### THE PROBLEM
Pull every "seeking" line out of the data below.

Stored entries:
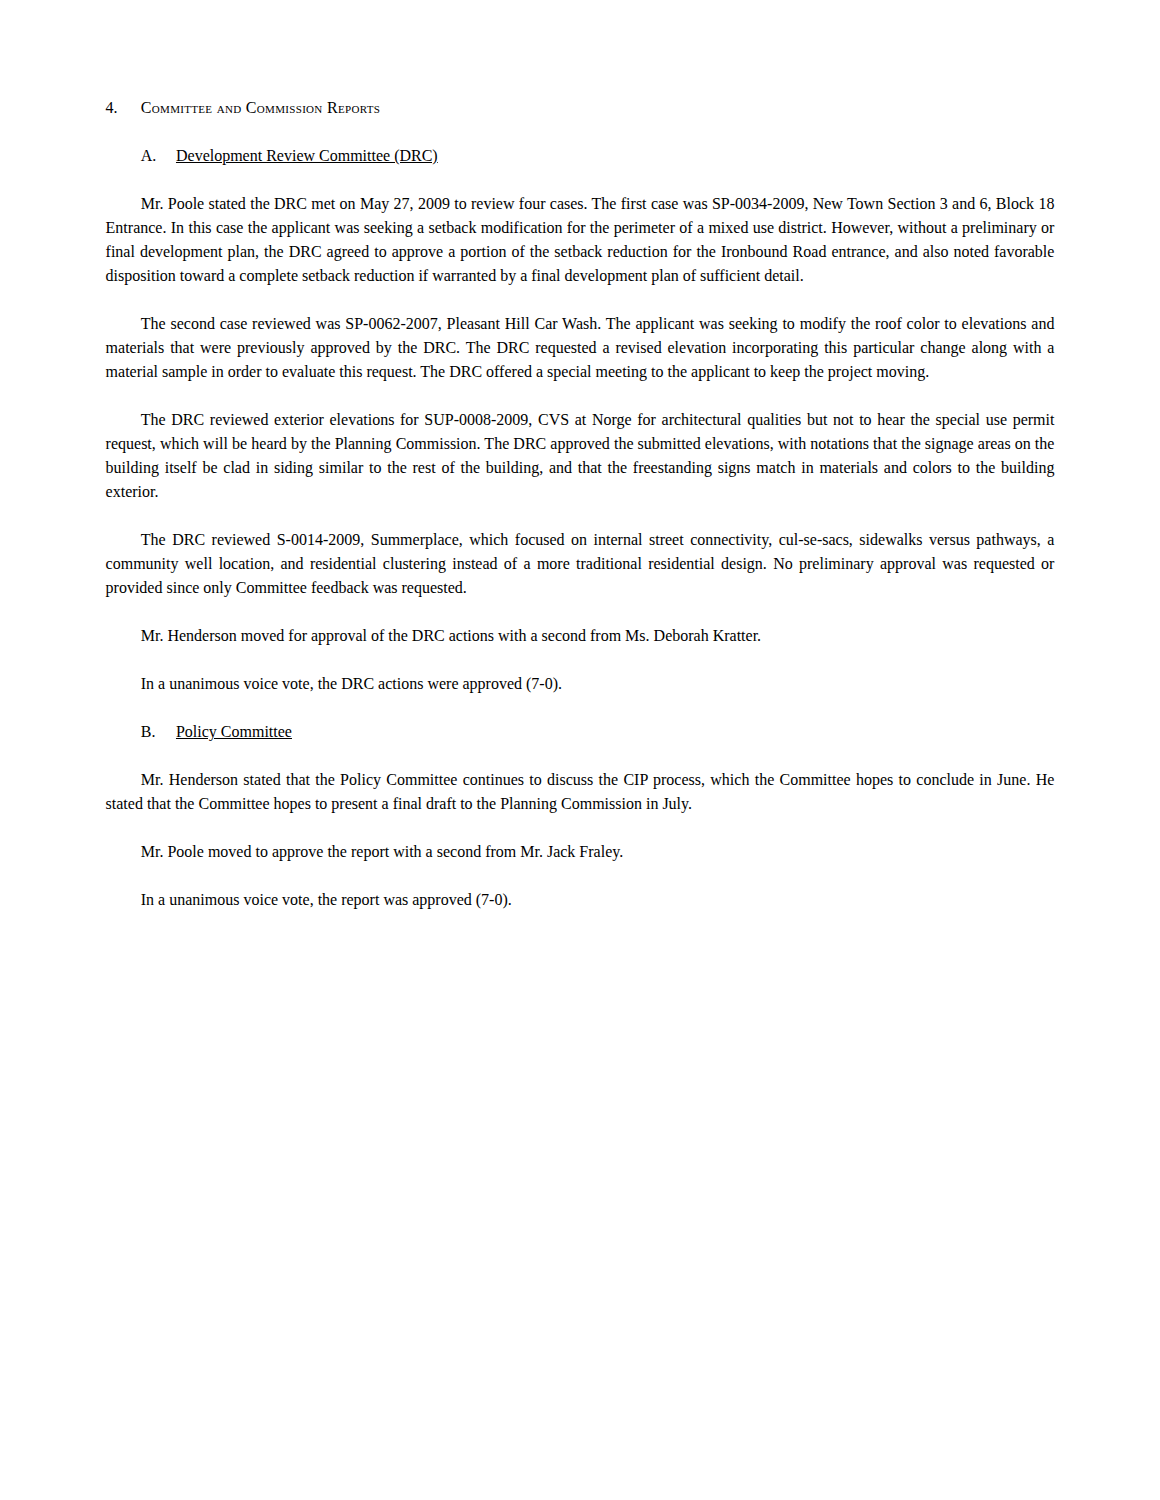4. Committee and Commission Reports
A. Development Review Committee (DRC)
Mr. Poole stated the DRC met on May 27, 2009 to review four cases. The first case was SP-0034-2009, New Town Section 3 and 6, Block 18 Entrance. In this case the applicant was seeking a setback modification for the perimeter of a mixed use district. However, without a preliminary or final development plan, the DRC agreed to approve a portion of the setback reduction for the Ironbound Road entrance, and also noted favorable disposition toward a complete setback reduction if warranted by a final development plan of sufficient detail.
The second case reviewed was SP-0062-2007, Pleasant Hill Car Wash. The applicant was seeking to modify the roof color to elevations and materials that were previously approved by the DRC. The DRC requested a revised elevation incorporating this particular change along with a material sample in order to evaluate this request. The DRC offered a special meeting to the applicant to keep the project moving.
The DRC reviewed exterior elevations for SUP-0008-2009, CVS at Norge for architectural qualities but not to hear the special use permit request, which will be heard by the Planning Commission. The DRC approved the submitted elevations, with notations that the signage areas on the building itself be clad in siding similar to the rest of the building, and that the freestanding signs match in materials and colors to the building exterior.
The DRC reviewed S-0014-2009, Summerplace, which focused on internal street connectivity, cul-se-sacs, sidewalks versus pathways, a community well location, and residential clustering instead of a more traditional residential design. No preliminary approval was requested or provided since only Committee feedback was requested.
Mr. Henderson moved for approval of the DRC actions with a second from Ms. Deborah Kratter.
In a unanimous voice vote, the DRC actions were approved (7-0).
B. Policy Committee
Mr. Henderson stated that the Policy Committee continues to discuss the CIP process, which the Committee hopes to conclude in June. He stated that the Committee hopes to present a final draft to the Planning Commission in July.
Mr. Poole moved to approve the report with a second from Mr. Jack Fraley.
In a unanimous voice vote, the report was approved (7-0).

### WRITTEN SOLUTION
Mr. Poole stated the DRC met on May 27, 2009 to review four cases. The first case was SP-0034-2009, New Town Section 3 and 6, Block 18 Entrance. In this case the applicant was seeking a setback modification for the perimeter of a mixed use district. However, without a preliminary or final development plan, the DRC agreed to approve a portion of the setback reduction for the Ironbound Road entrance, and also noted favorable disposition toward a complete setback reduction if warranted by a final development plan of sufficient detail.
The second case reviewed was SP-0062-2007, Pleasant Hill Car Wash. The applicant was seeking to modify the roof color to elevations and materials that were previously approved by the DRC. The DRC requested a revised elevation incorporating this particular change along with a material sample in order to evaluate this request. The DRC offered a special meeting to the applicant to keep the project moving.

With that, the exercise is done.